### [Job]
Within the entries underneath, how many lines include the string "JumpReg"? State only the number.
------ Data records ------
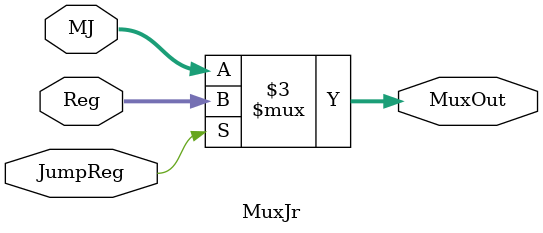
<source format=v>
module MuxJr (MJ, Reg, JumpReg, MuxOut);

	input [31:0] MJ, Reg;
	input JumpReg;
	output reg [31:0] MuxOut;
	
	always@(*)
		begin
			if (JumpReg )
				MuxOut <= Reg;
			else
				MuxOut <= MJ;
		end
		
endmodule

</source>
------
### [Response box]
3